# How do i make good youtube videos



## thetechman

I've been doing YouTube for a while but I just don't get enough views how can I change this?


----------



## geek4

First of all let us know what kind of videos you have been uploading on Youtube. For all types of videos, good voice and picture quality is a must. After that, you should consider yourself a viewer and think what would you like to see in that video.


----------



## thetechman

Thanks for this I do tech videos my name is everythingtech321 watch my videos if you want. Any other advice


----------



## Sorop3

Hi,

You have some good videos there. One thing you should remebers is that when you do gaming videos, people prefer watching videos recorded using a screen capture software on PC or a PVR for consoles. Also I think even it's though not necessary doing some commentary would be good, which i think you have in some of your videos.

Also join and share your videos on social news/networking websites, such as Digg, Delicious, Reddit, Facebook, etc.
Join gaming forums and get into discussions, share your videos with other people. (Obviously don't go spamming every other thread with your links) :smile:

Good Luck :grin:


----------



## thetechman

Thanks for the advice but on capture software you cant do commentary like you said but I would like to.


----------



## Sorop3

I think some screen capture programs have option to record both the microphone and the in game sound.

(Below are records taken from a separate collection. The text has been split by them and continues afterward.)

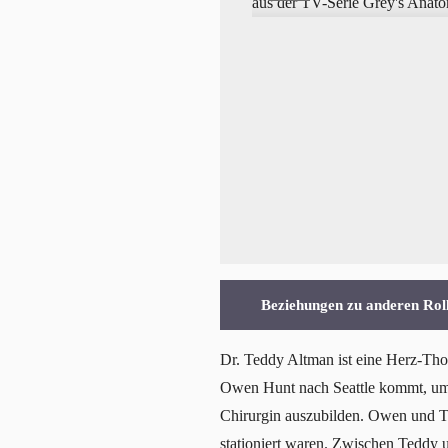
Beziehungen zu anderen Rol
Dr. Teddy Altman ist eine Herz-Tho
Owen Hunt nach Seattle kommt, um 
Chirurgin auszubilden. Owen und Te
stationiert waren. Zwischen Teddy 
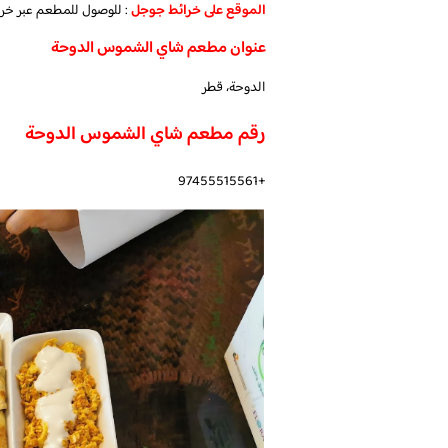
الموقع على خرائط جوجل
: للوصول للمطعم عبر خر
عنوان مطعم شاي الشموس الدوحة
الدوحة، قطر
رقم مطعم شاي الشموس الدوحة
+97455515561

If not then you can probably record the microphone using the default Windows Voice Recorder and the game sound from the screen capture program both at the same time.


----------



## thetechman

How do I get views because Im on twitter and Facebook I'm even going to start a podcast but I don't see the point because nobody watches my videos even though I'm in all the most popular social networking sites and my videos aren't bad I've got good equipment I just can't get views the most views I've got is 17. Please help. Also watch my videos my name is everythingtech321


----------



## jadecrystal

Plenty of keywords are important too so that people can search the related video.


----------



## wmorri

This thread is really old. It is closed, please don't dig up old posts.


----------